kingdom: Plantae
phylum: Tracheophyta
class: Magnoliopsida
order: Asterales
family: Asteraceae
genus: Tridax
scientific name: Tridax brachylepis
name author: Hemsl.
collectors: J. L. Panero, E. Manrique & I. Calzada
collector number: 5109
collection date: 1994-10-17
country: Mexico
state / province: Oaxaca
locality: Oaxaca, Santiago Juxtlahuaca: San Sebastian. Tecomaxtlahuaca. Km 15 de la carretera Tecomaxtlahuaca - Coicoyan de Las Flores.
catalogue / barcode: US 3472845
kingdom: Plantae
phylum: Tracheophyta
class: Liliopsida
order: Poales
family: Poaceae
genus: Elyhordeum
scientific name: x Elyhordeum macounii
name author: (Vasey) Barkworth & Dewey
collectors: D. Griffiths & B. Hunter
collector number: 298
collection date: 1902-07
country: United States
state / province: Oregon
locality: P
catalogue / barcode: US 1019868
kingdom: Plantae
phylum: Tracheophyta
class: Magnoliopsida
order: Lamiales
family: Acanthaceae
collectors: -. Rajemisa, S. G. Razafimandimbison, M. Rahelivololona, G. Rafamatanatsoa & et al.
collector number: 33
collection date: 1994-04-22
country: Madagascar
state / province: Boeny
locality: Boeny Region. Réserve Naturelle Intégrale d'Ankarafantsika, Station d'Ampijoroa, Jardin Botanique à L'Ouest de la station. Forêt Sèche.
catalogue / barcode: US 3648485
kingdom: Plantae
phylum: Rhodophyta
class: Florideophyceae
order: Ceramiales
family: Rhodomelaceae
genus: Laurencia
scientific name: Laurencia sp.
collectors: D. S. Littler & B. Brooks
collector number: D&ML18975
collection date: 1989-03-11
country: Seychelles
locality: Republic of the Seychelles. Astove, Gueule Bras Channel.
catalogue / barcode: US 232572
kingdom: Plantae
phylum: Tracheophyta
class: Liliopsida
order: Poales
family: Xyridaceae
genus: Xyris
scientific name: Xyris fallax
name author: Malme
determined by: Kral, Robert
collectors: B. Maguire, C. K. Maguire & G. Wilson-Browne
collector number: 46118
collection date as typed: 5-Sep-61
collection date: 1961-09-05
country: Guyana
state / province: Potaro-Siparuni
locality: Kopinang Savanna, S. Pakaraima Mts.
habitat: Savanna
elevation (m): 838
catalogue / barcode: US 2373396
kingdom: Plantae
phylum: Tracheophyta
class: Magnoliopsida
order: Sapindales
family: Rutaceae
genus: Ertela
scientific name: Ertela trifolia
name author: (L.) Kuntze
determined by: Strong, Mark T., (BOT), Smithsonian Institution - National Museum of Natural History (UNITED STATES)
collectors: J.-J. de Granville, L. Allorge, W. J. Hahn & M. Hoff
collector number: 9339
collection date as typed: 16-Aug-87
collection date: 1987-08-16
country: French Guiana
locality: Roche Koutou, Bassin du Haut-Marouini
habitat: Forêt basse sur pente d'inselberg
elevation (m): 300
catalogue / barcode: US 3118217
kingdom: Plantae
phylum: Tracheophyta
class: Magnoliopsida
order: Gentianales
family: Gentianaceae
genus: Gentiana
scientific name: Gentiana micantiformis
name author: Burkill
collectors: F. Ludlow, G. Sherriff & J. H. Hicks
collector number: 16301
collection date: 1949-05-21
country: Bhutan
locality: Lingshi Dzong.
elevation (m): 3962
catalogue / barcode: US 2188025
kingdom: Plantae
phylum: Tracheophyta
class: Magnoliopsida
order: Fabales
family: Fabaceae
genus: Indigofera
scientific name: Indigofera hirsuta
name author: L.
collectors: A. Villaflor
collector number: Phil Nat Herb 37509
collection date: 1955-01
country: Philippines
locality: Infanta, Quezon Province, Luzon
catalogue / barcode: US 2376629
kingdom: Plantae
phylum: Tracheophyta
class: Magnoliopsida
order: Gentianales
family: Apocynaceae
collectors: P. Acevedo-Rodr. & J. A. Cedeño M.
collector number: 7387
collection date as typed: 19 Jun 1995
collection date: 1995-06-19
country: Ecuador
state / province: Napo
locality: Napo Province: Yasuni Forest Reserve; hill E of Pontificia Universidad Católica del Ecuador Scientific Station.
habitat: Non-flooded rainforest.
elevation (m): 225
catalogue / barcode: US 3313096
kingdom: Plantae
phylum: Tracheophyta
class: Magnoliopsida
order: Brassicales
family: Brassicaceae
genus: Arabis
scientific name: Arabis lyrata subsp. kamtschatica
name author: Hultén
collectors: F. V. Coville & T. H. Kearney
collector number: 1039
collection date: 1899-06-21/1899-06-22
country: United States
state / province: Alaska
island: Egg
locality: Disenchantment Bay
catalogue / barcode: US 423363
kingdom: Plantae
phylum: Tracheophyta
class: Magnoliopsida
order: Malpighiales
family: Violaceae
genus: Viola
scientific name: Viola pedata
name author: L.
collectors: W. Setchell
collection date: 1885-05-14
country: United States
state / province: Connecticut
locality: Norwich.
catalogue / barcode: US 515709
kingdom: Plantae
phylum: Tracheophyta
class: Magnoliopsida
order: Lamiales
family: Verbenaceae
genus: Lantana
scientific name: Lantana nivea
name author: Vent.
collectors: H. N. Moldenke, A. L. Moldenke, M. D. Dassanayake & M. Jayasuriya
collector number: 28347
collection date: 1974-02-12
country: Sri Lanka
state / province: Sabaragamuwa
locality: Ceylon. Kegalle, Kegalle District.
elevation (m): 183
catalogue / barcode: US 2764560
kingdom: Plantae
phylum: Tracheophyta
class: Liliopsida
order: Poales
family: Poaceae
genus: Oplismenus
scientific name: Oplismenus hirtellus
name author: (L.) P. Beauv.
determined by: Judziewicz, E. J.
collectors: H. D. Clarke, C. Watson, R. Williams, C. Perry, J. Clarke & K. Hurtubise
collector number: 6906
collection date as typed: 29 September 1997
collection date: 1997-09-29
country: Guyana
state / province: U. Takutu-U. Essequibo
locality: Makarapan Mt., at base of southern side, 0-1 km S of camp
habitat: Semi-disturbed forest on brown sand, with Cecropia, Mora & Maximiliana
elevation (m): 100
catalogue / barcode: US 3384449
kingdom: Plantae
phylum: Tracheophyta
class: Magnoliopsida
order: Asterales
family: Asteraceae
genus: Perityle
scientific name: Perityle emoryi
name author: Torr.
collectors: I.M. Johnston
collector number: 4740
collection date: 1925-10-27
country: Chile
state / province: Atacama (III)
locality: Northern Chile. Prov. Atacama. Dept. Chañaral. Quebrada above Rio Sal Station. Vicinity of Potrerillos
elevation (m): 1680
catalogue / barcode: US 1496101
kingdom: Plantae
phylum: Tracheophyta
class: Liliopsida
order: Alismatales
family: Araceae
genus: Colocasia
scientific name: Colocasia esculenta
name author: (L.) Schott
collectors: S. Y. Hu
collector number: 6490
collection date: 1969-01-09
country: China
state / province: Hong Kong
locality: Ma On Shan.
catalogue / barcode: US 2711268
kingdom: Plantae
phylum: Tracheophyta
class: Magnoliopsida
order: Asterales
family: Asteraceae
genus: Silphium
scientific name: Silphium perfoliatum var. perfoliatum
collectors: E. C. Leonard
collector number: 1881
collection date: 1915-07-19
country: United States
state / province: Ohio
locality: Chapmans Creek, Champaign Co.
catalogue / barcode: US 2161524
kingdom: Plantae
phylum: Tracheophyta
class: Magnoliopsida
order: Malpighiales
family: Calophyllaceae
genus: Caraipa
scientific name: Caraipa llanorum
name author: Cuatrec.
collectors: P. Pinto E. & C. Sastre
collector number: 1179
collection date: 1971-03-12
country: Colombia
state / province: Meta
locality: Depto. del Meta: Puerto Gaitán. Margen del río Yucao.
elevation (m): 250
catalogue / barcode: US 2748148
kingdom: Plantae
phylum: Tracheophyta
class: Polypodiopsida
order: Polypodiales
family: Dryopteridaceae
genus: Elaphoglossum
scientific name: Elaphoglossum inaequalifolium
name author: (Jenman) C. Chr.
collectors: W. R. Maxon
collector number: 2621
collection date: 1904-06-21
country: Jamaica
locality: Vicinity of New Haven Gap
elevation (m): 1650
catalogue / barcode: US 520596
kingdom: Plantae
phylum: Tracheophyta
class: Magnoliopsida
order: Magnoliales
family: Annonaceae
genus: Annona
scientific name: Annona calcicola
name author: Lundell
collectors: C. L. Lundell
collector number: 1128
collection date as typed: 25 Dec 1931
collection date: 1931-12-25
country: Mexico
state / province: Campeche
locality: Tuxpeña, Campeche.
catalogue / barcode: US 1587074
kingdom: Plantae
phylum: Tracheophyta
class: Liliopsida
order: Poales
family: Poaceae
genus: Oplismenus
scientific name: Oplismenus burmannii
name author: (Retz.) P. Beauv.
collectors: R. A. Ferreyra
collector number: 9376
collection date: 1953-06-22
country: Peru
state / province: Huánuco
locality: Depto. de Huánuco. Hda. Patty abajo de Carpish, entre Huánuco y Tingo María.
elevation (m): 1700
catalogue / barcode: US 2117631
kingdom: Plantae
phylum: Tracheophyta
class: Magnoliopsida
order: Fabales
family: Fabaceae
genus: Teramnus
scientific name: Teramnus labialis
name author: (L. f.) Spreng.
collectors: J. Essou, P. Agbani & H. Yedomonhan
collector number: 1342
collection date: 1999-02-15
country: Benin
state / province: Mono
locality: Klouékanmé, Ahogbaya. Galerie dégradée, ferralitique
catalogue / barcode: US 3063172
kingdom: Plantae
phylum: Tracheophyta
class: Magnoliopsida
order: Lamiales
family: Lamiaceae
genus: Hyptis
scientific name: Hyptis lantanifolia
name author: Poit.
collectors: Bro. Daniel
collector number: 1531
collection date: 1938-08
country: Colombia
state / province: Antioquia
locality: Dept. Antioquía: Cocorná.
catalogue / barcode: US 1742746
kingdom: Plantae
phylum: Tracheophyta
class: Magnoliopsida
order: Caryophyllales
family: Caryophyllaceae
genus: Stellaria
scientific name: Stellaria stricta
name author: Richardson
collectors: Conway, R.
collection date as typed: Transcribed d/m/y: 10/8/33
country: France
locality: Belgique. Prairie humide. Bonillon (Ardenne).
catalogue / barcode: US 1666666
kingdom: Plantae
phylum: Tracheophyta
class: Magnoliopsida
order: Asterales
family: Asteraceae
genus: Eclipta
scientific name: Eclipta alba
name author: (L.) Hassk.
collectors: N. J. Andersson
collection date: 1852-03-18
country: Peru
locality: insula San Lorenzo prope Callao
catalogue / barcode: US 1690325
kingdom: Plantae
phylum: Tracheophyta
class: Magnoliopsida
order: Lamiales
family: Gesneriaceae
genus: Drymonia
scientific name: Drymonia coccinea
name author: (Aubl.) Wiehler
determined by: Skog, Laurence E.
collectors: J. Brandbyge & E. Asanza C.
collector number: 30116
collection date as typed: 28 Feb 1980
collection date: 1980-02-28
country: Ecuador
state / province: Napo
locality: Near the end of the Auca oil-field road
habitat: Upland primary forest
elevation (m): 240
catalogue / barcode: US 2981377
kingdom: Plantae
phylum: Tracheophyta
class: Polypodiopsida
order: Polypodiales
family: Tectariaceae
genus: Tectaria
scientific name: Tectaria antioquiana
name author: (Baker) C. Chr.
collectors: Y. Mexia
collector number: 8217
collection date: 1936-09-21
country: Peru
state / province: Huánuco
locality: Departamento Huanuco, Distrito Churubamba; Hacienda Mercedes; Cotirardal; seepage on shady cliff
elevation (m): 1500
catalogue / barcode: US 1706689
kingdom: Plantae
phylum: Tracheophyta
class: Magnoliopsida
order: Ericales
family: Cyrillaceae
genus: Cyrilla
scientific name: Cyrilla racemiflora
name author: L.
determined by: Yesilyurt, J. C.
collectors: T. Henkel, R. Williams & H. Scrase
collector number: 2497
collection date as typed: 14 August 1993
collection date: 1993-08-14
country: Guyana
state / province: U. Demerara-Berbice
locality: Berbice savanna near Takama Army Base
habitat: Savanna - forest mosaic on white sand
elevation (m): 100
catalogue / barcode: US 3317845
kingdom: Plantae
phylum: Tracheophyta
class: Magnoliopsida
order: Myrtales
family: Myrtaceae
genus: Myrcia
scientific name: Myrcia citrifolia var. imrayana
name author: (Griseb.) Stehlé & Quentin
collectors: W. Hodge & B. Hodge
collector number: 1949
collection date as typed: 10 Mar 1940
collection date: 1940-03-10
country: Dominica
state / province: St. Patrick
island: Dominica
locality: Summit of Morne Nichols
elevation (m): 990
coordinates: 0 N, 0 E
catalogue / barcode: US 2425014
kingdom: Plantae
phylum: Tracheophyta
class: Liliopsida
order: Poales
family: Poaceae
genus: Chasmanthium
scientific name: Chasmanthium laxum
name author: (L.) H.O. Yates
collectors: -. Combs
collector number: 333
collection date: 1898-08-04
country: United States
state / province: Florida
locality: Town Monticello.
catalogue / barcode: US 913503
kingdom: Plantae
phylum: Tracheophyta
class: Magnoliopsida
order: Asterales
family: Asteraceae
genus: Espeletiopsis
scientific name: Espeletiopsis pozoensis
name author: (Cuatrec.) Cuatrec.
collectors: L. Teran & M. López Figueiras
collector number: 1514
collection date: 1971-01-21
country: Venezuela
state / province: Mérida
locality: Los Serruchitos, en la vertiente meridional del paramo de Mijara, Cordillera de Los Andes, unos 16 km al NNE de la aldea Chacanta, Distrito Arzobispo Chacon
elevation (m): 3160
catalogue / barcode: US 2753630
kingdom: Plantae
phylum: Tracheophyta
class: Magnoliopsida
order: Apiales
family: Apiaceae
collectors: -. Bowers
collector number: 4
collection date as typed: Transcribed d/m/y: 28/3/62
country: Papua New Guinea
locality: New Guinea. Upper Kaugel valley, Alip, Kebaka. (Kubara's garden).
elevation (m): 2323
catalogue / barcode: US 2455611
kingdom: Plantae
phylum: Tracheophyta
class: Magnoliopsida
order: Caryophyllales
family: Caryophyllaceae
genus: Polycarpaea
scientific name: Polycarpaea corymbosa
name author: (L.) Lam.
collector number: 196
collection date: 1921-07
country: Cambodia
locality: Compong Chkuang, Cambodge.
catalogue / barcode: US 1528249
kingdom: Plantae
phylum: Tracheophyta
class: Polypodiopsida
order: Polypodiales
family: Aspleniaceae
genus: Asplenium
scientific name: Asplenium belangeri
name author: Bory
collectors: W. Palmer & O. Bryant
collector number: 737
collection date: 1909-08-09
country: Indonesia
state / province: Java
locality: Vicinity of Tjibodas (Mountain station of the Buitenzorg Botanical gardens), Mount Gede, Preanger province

Aim of the task
Reproduce the records starting at the line that contains "name author: (L.) Kuntze" and ending at the line that contains "family: Brassicaceae", replacing "locality" with "site" and leaving everything else unchanged.

Result of this task
name author: (L.) Kuntze
determined by: Strong, Mark T., (BOT), Smithsonian Institution - National Museum of Natural History (UNITED STATES)
collectors: J.-J. de Granville, L. Allorge, W. J. Hahn & M. Hoff
collector number: 9339
collection date as typed: 16-Aug-87
collection date: 1987-08-16
country: French Guiana
site: Roche Koutou, Bassin du Haut-Marouini
habitat: Forêt basse sur pente d'inselberg
elevation (m): 300
catalogue / barcode: US 3118217
kingdom: Plantae
phylum: Tracheophyta
class: Magnoliopsida
order: Gentianales
family: Gentianaceae
genus: Gentiana
scientific name: Gentiana micantiformis
name author: Burkill
collectors: F. Ludlow, G. Sherriff & J. H. Hicks
collector number: 16301
collection date: 1949-05-21
country: Bhutan
site: Lingshi Dzong.
elevation (m): 3962
catalogue / barcode: US 2188025
kingdom: Plantae
phylum: Tracheophyta
class: Magnoliopsida
order: Fabales
family: Fabaceae
genus: Indigofera
scientific name: Indigofera hirsuta
name author: L.
collectors: A. Villaflor
collector number: Phil Nat Herb 37509
collection date: 1955-01
country: Philippines
site: Infanta, Quezon Province, Luzon
catalogue / barcode: US 2376629
kingdom: Plantae
phylum: Tracheophyta
class: Magnoliopsida
order: Gentianales
family: Apocynaceae
collectors: P. Acevedo-Rodr. & J. A. Cedeño M.
collector number: 7387
collection date as typed: 19 Jun 1995
collection date: 1995-06-19
country: Ecuador
state / province: Napo
site: Napo Province: Yasuni Forest Reserve; hill E of Pontificia Universidad Católica del Ecuador Scientific Station.
habitat: Non-flooded rainforest.
elevation (m): 225
catalogue / barcode: US 3313096
kingdom: Plantae
phylum: Tracheophyta
class: Magnoliopsida
order: Brassicales
family: Brassicaceae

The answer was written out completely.